--- Start Excerpt to read ---

The annual observance of Yom Ha-Sho’ah raises for me the perennial
question of how we might best commemorate the victims of the Nazi atrocities and
how humankind can learn the lessons of the Holocaust.
Yom ha-Sho’ah was introduced by
the Israeli government in 1951 as an annual day of memorial for the suffering of
the Jews in Nazi-occupied Europe. This was a time when Israel's leaders wanted
the message of "never again" to be heard loud and clear from the fledgling
state. For this reason the anniversary of the 1943 uprising in the Warsaw Ghetto
(Nisan 27) was chosen.
The resistance theme may underpin Israel's and
our Holocaust remembrance but it overlooks the fact that such resistance was not
an option for most of the victims.

--- End Excerpt to read ---
--- Start Entries shown ---

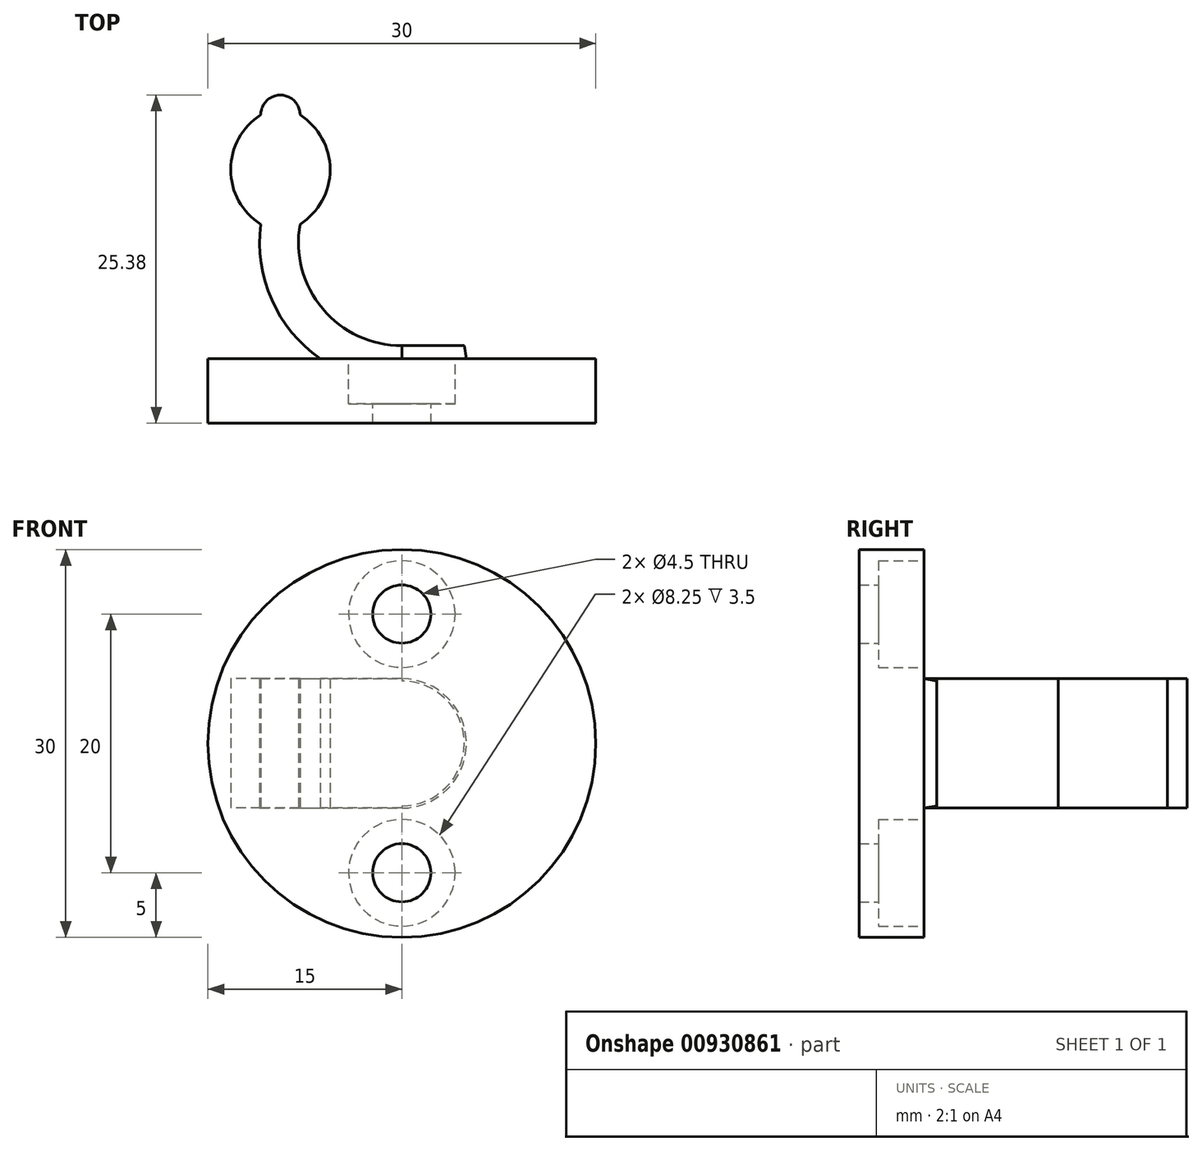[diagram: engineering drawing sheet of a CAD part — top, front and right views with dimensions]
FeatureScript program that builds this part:
annotation { "Feature Type Name" : "Feature", "Feature Type Description" : "" }
export const myFeature = defineFeature(function(context is Context, id is Id, definition is map)
    precondition{}
    {
        {
            var Q0;
            Q0=qCreatedBy(makeId("Top.planeOp"),FACE);
            var sketch = newSketch(context, id + "F0", { "sketchPlane" : qUnion([Q0])});
            skCircle(sketch, "E0", {"center": v(0, 0) * mm, "radius": 7.5 * mm, "construction": true});
            skLineSegment(sketch, "E1", {"start": v(7.37, 1.39) * mm, "end": v(-7.37, 1.39) * mm, "construction": true});
            skArc(sketch, "E2.0", {"start": v(7.88, 1.39) * mm, "mid": v(0, -8) * mm, "end": v(-7.88, 1.39) * mm});
            skLineSegment(sketch, "E3", {"start": v(0, 0) * mm, "end": v(-7.88, 1.39) * mm, "construction": true});
            skArc(sketch, "E4.0", {"start": v(10.91, 1.39) * mm, "mid": v(0, -11) * mm, "end": v(-10.91, 1.39) * mm});
            skLineSegment(sketch, "E5", {"start": v(7.88, 1.39) * mm, "end": v(10.91, 1.39) * mm, "construction": true});
            skLineSegment(sketch, "E6", {"start": v(-10.91, 1.39) * mm, "end": v(-7.88, 1.39) * mm, "construction": true});
            skLineSegment(sketch, "E7", {"start": v(-4.82, -8) * mm, "end": v(-5, -9) * mm});
            skLineSegment(sketch, "E8", {"start": v(-5, -9) * mm, "end": v(-15, -9) * mm});
            skLineSegment(sketch, "E9", {"start": v(-15, -9) * mm, "end": v(-15, -14) * mm});
            skLineSegment(sketch, "E10", {"start": v(-15, -14) * mm, "end": v(0, -14) * mm});
            skLineSegment(sketch, "E11", {"start": v(0, -14) * mm, "end": v(0, -8) * mm});
            skLineSegment(sketch, "E12", {"start": v(0, -8) * mm, "end": v(-4.82, -8) * mm});
            skArc(sketch, "E13", {"start": v(-7.88, 1.39) * mm, "mid": v(-5.55, 5.62) * mm, "end": v(-7.88, 9.84) * mm});
            skLineSegment(sketch, "E14", {"start": v(-9.4, 9.84) * mm, "end": v(-9.4, 1.39) * mm, "construction": true});
            skArc(sketch, "E15.MirrorCS", {"start": v(-10.91, 1.39) * mm, "mid": v(-13.24, 5.62) * mm, "end": v(-10.91, 9.84) * mm});
            skArc(sketch, "E16.MirrorCS", {"start": v(7.88, 1.39) * mm, "mid": v(5.55, 5.62) * mm, "end": v(7.88, 9.84) * mm});
            skArc(sketch, "E17.MirrorCS", {"start": v(10.91, 1.39) * mm, "mid": v(13.24, 5.62) * mm, "end": v(10.91, 9.84) * mm});
            skLineSegment(sketch, "E18.MirrorCS", {"start": v(9.4, 9.84) * mm, "end": v(9.4, 1.39) * mm, "construction": true});
            skArc(sketch, "E19", {"start": v(-7.88, 9.84) * mm, "mid": v(-9.4, 11.38) * mm, "end": v(-10.91, 9.84) * mm});
            skArc(sketch, "E20.MirrorCS", {"start": v(7.88, 9.84) * mm, "mid": v(9.4, 11.38) * mm, "end": v(10.91, 9.84) * mm});
            skLineSegment(sketch, "E21", {"start": v(0, -12.86) * mm, "end": v(0, -50.45) * mm, "construction": true});
            skSolve(sketch);
        }
        {
            var Q0;
            {var subQ5=sQuery(id+"F0.wireOp",EDGE,"E16.MirrorCS");Q0=makeQuery(id+"F0.imprint","IMPRINT",FACE,{"disambiguationData":[TD([[makeQuery(id+"F0.imprint","IMPRINT",EDGE,{"derivedFrom":subQ5}),-1.0]])]});}
            var Q1;
            {var subQ0=sQuery(id+"F0.wireOp",EDGE,"E12");Q1=makeQuery(id+"F0.imprint","IMPRINT",FACE,{"disambiguationData":[TD([[makeQuery(id+"F0.imprint","IMPRINT",EDGE,{"derivedFrom":subQ0}),-1.0]])]});}
            var Q2;
            {var subQ5=sQuery(id+"F0.wireOp",EDGE,"E12");Q2=makeQuery(id+"F0.imprint","IMPRINT",FACE,{"disambiguationData":[TD([[makeQuery(id+"F0.imprint","IMPRINT",EDGE,{"derivedFrom":subQ5}),1.0]])]});}
            extrude(context, id + "F1", {"entities" : qUnion([Q0, Q1, Q2]), "endBound" : BoundingType.SYMMETRIC, "depth" : 10 * mm, "offsetDistance" : 25 * mm});
        }
        {
            var Q0;
            {var subQ0=sQuery(id+"F0.wireOp",EDGE,"E8");Q0=makeQuery(id+"F0.imprint","IMPRINT",FACE,{"disambiguationData":[TD([[makeQuery(id+"F0.imprint","IMPRINT",EDGE,{"derivedFrom":subQ0}),1.0]])]});}
            var Q1;
            Q1=sQuery(id+"F0.wireOp",EDGE,"E21");
            revolve(context, id + "F2", {"surfaceOperationType" : NewSurfaceOperationType.NEW, "entities" : qUnion([Q0]), "axis" : qUnion([Q1]), "revolveType" : RevolveType.FULL});
        }
        {
            var Q0;
            Q0=makeQuery(id+"F1.opExtrude","SWEPT_BODY",BODY,{"disambiguationData":[OSD([sQuery(id+"F0.wireOp",EDGE,"E2.0"),sQuery(id+"F0.wireOp",EDGE,"E4.0"),sQuery(id+"F0.wireOp",EDGE,"E13"),sQuery(id+"F0.wireOp",EDGE,"E15.MirrorCS"),sQuery(id+"F0.wireOp",EDGE,"E16.MirrorCS"),sQuery(id+"F0.wireOp",EDGE,"E17.MirrorCS"),sQuery(id+"F0.wireOp",EDGE,"E19"),sQuery(id+"F0.wireOp",EDGE,"E20.MirrorCS")])]});
            var Q1;
            Q1=makeQuery(id+"F2.opRevolve","SWEPT_BODY",BODY,{"disambiguationData":[OSD([sQuery(id+"F0.wireOp",EDGE,"E4.0"),sQuery(id+"F0.wireOp",EDGE,"E7"),sQuery(id+"F0.wireOp",EDGE,"E8"),sQuery(id+"F0.wireOp",EDGE,"E9"),sQuery(id+"F0.wireOp",EDGE,"E10"),sQuery(id+"F0.wireOp",EDGE,"E11")])]});
            booleanBodies(context, id + "F3", {"operationType" : BooleanOperationType.UNION, "tools" : qUnion([Q0, Q1])});
        }
        {
            var Q0;
            Q0=makeQuery(id+"F2.opRevolve","SWEPT_FACE",FACE,{"disambiguationData":[OSD([sQuery(id+"F0.wireOp",EDGE,"E8")])]});
            var sketch = newSketch(context, id + "F4", { "sketchPlane" : qUnion([Q0])});
            skLineSegment(sketch, "E22", {"start": v(0, -15) * mm, "end": v(0, -5) * mm, "construction": true});
            skPoint(sketch, "E23", {"position": v(0, -10) * mm});
            skLineSegment(sketch, "E24.MirrorCS", {"start": v(0, 15) * mm, "end": v(0, 5) * mm, "construction": true});
            skPoint(sketch, "E25.MirrorP", {"position": v(0, 10) * mm});
            skSolve(sketch);
        }
        {
            var Q0;
            Q0=sQuery(id+"F4.wireOp",VERTEX,"E23");
            var Q1;
            Q1=sQuery(id+"F4.wireOp",VERTEX,"E25.MirrorP");
            var Q2;
            Q2=makeQuery(id+"F1.opExtrude","SWEPT_BODY",BODY,{"disambiguationData":[OSD([sQuery(id+"F0.wireOp",EDGE,"E2.0"),sQuery(id+"F0.wireOp",EDGE,"E4.0"),sQuery(id+"F0.wireOp",EDGE,"E13"),sQuery(id+"F0.wireOp",EDGE,"E15.MirrorCS"),sQuery(id+"F0.wireOp",EDGE,"E16.MirrorCS"),sQuery(id+"F0.wireOp",EDGE,"E17.MirrorCS"),sQuery(id+"F0.wireOp",EDGE,"E19"),sQuery(id+"F0.wireOp",EDGE,"E20.MirrorCS")])]});
            hole(context, id + "F5", {"style" : HoleStyle.C_BORE, "endStyle" : HoleEndStyle.THROUGH, "holeDiameter" : 4.5 * mm, "cBoreDiameter" : 8.25 * mm, "cBoreDepth" : 3.5 * mm, "majorDiameter" : 4 * mm, "isTappedThrough" : true, "tappedDepth" : 12 * mm, "tapClearance" : 3, "locations" : qUnion([Q0, Q1]), "scope" : qUnion([Q2])});
        }
    });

--- End Entries shown ---

* The tasks *
(1) According to the passage on Yom Ha-Sho'ah, which anniversary was chosen as the date of the observance?
(2) Return the passage on Yom Ha-Sho'ah from "The annual observance" to "of the victims.".
You won't need the listing for this.

* The results *
(1) The anniversary of the 1943 uprising in the Warsaw Ghetto (Nisan 27).

(2)
The annual observance of Yom Ha-Sho’ah raises for me the perennial
question of how we might best commemorate the victims of the Nazi atrocities and
how humankind can learn the lessons of the Holocaust.
Yom ha-Sho’ah was introduced by
the Israeli government in 1951 as an annual day of memorial for the suffering of
the Jews in Nazi-occupied Europe. This was a time when Israel's leaders wanted
the message of "never again" to be heard loud and clear from the fledgling
state. For this reason the anniversary of the 1943 uprising in the Warsaw Ghetto
(Nisan 27) was chosen.
The resistance theme may underpin Israel's and
our Holocaust remembrance but it overlooks the fact that such resistance was not
an option for most of the victims.